[Extracted records — start]

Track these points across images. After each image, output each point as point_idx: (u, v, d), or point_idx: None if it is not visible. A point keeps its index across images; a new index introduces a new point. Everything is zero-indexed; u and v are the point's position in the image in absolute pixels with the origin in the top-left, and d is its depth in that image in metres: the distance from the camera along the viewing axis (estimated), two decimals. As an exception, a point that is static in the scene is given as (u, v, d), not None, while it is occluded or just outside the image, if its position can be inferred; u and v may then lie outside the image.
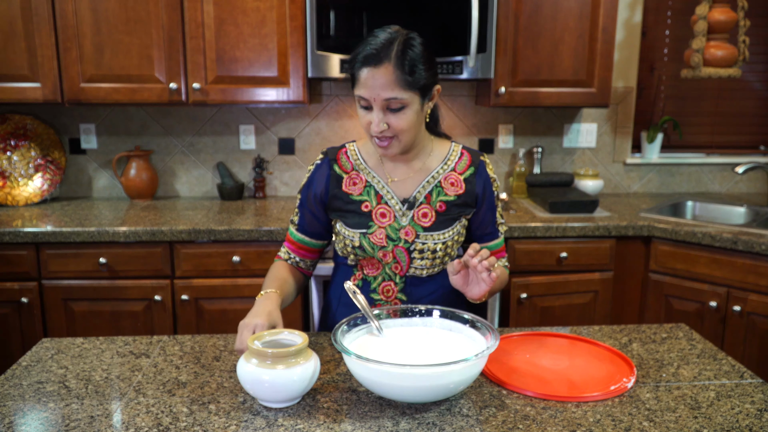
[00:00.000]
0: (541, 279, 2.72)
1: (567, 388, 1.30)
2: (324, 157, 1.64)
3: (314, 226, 1.65)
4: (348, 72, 1.50)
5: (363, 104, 1.47)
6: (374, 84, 1.42)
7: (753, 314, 2.55)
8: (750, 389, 1.31)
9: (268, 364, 1.19)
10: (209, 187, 3.33)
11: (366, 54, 1.43)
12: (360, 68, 1.43)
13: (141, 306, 2.66)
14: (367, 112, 1.48)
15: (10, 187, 3.07)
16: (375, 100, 1.44)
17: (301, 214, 1.66)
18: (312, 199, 1.63)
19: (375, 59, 1.42)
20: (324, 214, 1.64)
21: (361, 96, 1.45)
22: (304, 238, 1.66)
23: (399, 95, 1.43)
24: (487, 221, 1.66)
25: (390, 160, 1.61)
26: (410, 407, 1.22)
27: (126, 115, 3.22)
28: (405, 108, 1.46)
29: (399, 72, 1.42)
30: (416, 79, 1.44)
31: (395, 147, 1.51)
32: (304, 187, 1.65)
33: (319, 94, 3.24)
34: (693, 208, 3.25)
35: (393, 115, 1.46)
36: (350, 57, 1.48)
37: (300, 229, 1.66)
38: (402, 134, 1.49)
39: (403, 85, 1.43)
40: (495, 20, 2.81)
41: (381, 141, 1.50)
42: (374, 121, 1.46)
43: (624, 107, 3.42)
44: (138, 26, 2.76)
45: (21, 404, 1.24)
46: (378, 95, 1.43)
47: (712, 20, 3.00)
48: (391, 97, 1.43)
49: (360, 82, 1.44)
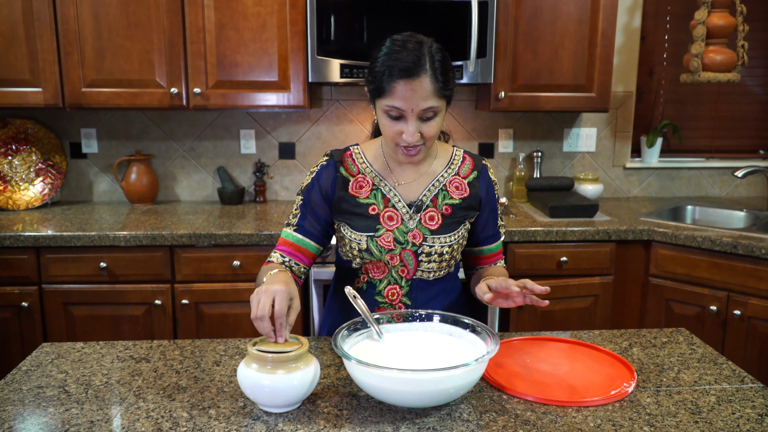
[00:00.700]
0: (541, 283, 2.71)
1: (567, 392, 1.30)
2: (329, 158, 1.62)
3: (314, 227, 1.62)
4: (372, 84, 1.47)
5: (394, 114, 1.45)
6: (412, 96, 1.41)
7: (753, 318, 2.55)
8: (750, 394, 1.31)
9: (269, 368, 1.19)
10: (210, 192, 3.34)
11: (402, 67, 1.41)
12: (395, 80, 1.41)
13: (141, 310, 2.66)
14: (396, 122, 1.46)
15: (11, 192, 3.07)
16: (412, 111, 1.43)
17: (302, 214, 1.61)
18: (317, 200, 1.60)
19: (412, 71, 1.41)
20: (328, 215, 1.61)
21: (395, 106, 1.43)
22: (303, 239, 1.61)
23: (434, 104, 1.43)
24: (490, 224, 1.68)
25: (398, 164, 1.61)
26: (410, 412, 1.22)
27: (127, 120, 3.23)
28: (437, 115, 1.47)
29: (434, 82, 1.42)
30: (448, 87, 1.46)
31: (422, 153, 1.51)
32: (307, 188, 1.62)
33: (320, 98, 3.24)
34: (693, 212, 3.25)
35: (425, 124, 1.46)
36: (377, 68, 1.45)
37: (299, 230, 1.61)
38: (430, 141, 1.49)
39: (438, 94, 1.43)
40: (495, 25, 2.82)
41: (410, 149, 1.49)
42: (409, 131, 1.44)
43: (623, 111, 3.42)
44: (139, 31, 2.77)
45: (21, 409, 1.24)
46: (417, 106, 1.42)
47: (711, 25, 3.01)
48: (428, 107, 1.43)
49: (394, 93, 1.42)
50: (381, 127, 1.51)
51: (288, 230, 1.62)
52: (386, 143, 1.55)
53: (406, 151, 1.50)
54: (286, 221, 1.65)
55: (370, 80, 1.48)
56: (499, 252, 1.72)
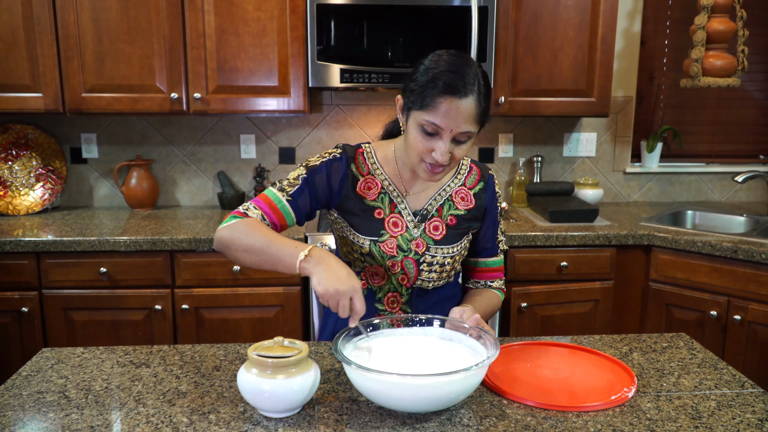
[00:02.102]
0: (542, 288, 2.72)
1: (568, 397, 1.30)
2: (342, 152, 1.56)
3: (305, 206, 1.52)
4: (413, 94, 1.39)
5: (429, 130, 1.37)
6: (456, 116, 1.34)
7: (754, 323, 2.55)
8: (751, 399, 1.30)
9: (269, 373, 1.19)
10: (210, 197, 3.34)
11: (453, 83, 1.34)
12: (441, 95, 1.34)
13: (141, 315, 2.66)
14: (429, 138, 1.39)
15: (11, 197, 3.08)
16: (451, 131, 1.36)
17: (300, 187, 1.51)
18: (320, 184, 1.53)
19: (462, 91, 1.34)
20: (324, 202, 1.55)
21: (434, 123, 1.36)
22: (290, 211, 1.50)
23: (472, 129, 1.38)
24: (488, 236, 1.66)
25: (410, 173, 1.56)
26: (411, 417, 1.22)
27: (127, 125, 3.23)
28: (469, 140, 1.41)
29: (478, 107, 1.36)
30: (487, 113, 1.41)
31: (444, 173, 1.45)
32: (315, 169, 1.53)
33: (320, 103, 3.25)
34: (693, 217, 3.25)
35: (457, 146, 1.40)
36: (421, 80, 1.37)
37: (292, 202, 1.50)
38: (455, 163, 1.44)
39: (478, 119, 1.38)
40: (495, 30, 2.82)
41: (434, 167, 1.42)
42: (440, 150, 1.37)
43: (623, 116, 3.43)
44: (139, 36, 2.77)
45: (21, 414, 1.24)
46: (457, 127, 1.36)
47: (711, 30, 3.02)
48: (467, 131, 1.37)
49: (437, 109, 1.34)
50: (410, 140, 1.43)
51: (278, 194, 1.51)
52: (410, 156, 1.46)
53: (431, 168, 1.43)
54: (277, 183, 1.54)
55: (412, 89, 1.40)
56: (498, 270, 1.69)
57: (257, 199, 1.51)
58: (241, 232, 1.41)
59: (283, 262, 1.35)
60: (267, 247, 1.37)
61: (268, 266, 1.39)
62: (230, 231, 1.43)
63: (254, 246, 1.39)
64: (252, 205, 1.50)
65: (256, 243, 1.39)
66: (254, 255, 1.39)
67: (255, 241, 1.39)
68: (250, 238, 1.40)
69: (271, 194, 1.51)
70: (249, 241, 1.40)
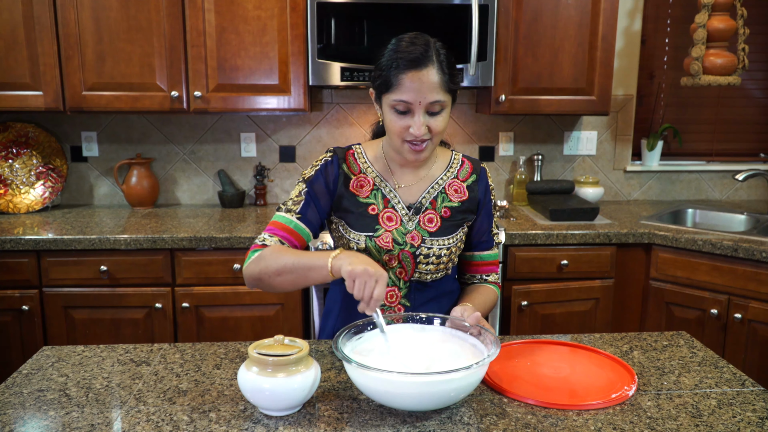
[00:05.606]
0: (542, 286, 2.72)
1: (568, 396, 1.30)
2: (333, 155, 1.61)
3: (315, 218, 1.57)
4: (378, 79, 1.48)
5: (401, 109, 1.46)
6: (420, 87, 1.43)
7: (754, 322, 2.55)
8: (751, 397, 1.30)
9: (269, 372, 1.19)
10: (210, 195, 3.34)
11: (409, 58, 1.42)
12: (402, 72, 1.43)
13: (142, 314, 2.66)
14: (403, 116, 1.47)
15: (11, 195, 3.08)
16: (420, 103, 1.44)
17: (305, 201, 1.56)
18: (321, 191, 1.57)
19: (419, 63, 1.42)
20: (329, 207, 1.60)
21: (402, 100, 1.44)
22: (303, 227, 1.55)
23: (442, 97, 1.45)
24: (484, 229, 1.68)
25: (399, 166, 1.61)
26: (411, 415, 1.22)
27: (127, 123, 3.23)
28: (443, 110, 1.48)
29: (441, 74, 1.44)
30: (454, 81, 1.48)
31: (428, 150, 1.52)
32: (312, 179, 1.58)
33: (320, 102, 3.24)
34: (693, 216, 3.25)
35: (432, 118, 1.47)
36: (383, 63, 1.46)
37: (302, 218, 1.55)
38: (436, 136, 1.50)
39: (444, 87, 1.45)
40: (495, 29, 2.82)
41: (416, 145, 1.49)
42: (416, 125, 1.45)
43: (624, 115, 3.43)
44: (139, 35, 2.77)
45: (21, 412, 1.24)
46: (424, 98, 1.43)
47: (711, 28, 3.01)
48: (436, 99, 1.44)
49: (402, 86, 1.43)
50: (387, 124, 1.51)
51: (287, 215, 1.55)
52: (392, 141, 1.54)
53: (413, 146, 1.49)
54: (283, 206, 1.58)
55: (376, 76, 1.49)
56: (494, 263, 1.71)
57: (269, 228, 1.55)
58: (268, 259, 1.46)
59: (315, 269, 1.39)
60: (297, 263, 1.42)
61: (303, 280, 1.43)
62: (256, 263, 1.48)
63: (285, 266, 1.43)
64: (267, 234, 1.54)
65: (287, 263, 1.43)
66: (287, 274, 1.44)
67: (285, 262, 1.43)
68: (278, 261, 1.44)
69: (281, 218, 1.56)
70: (278, 264, 1.44)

[Extracted records — finish]

▶ **Directions for this task**:
Only lines go in the copy, not pictures. Transcribe exactly from the start of the listing through the line containing "49: (360, 82, 1.44)".

▶ **Completed task**:
Track these points across images. After each image, output each point as point_idx: (u, v, d), or point_idx: None if it is not visible. A point keeps its index across images; a new index introduces a new point. Everything is zero-indexed; u and v are the point's position in the image in absolute pixels with the origin in the top-left, and d is its depth in that image in metres: the distance from the camera along the viewing axis (estimated), two decimals. As an exception, a point that is static in the scene is given as (u, v, d), not None, while it is occluded or just outside the image, if its position can be inferred; u and v may then lie outside the image.
[00:00.000]
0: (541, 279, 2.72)
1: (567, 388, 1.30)
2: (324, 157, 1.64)
3: (314, 226, 1.65)
4: (348, 72, 1.50)
5: (363, 104, 1.47)
6: (374, 84, 1.42)
7: (753, 314, 2.55)
8: (750, 389, 1.31)
9: (268, 364, 1.19)
10: (209, 187, 3.33)
11: (366, 54, 1.43)
12: (360, 68, 1.43)
13: (141, 306, 2.66)
14: (367, 112, 1.48)
15: (10, 187, 3.07)
16: (375, 100, 1.44)
17: (301, 214, 1.66)
18: (312, 199, 1.63)
19: (375, 59, 1.42)
20: (324, 214, 1.64)
21: (361, 96, 1.45)
22: (304, 238, 1.66)
23: (399, 95, 1.43)
24: (487, 221, 1.66)
25: (390, 160, 1.61)
26: (410, 407, 1.22)
27: (126, 115, 3.22)
28: (405, 108, 1.46)
29: (399, 72, 1.42)
30: (416, 79, 1.44)
31: (395, 147, 1.51)
32: (304, 187, 1.65)
33: (319, 94, 3.24)
34: (693, 208, 3.25)
35: (393, 115, 1.46)
36: (350, 57, 1.48)
37: (300, 229, 1.66)
38: (402, 134, 1.49)
39: (403, 85, 1.43)
40: (495, 20, 2.81)
41: (381, 141, 1.50)
42: (374, 121, 1.46)
43: (624, 107, 3.42)
44: (138, 26, 2.76)
45: (21, 404, 1.24)
46: (378, 95, 1.43)
47: (712, 20, 3.00)
48: (391, 97, 1.43)
49: (360, 82, 1.44)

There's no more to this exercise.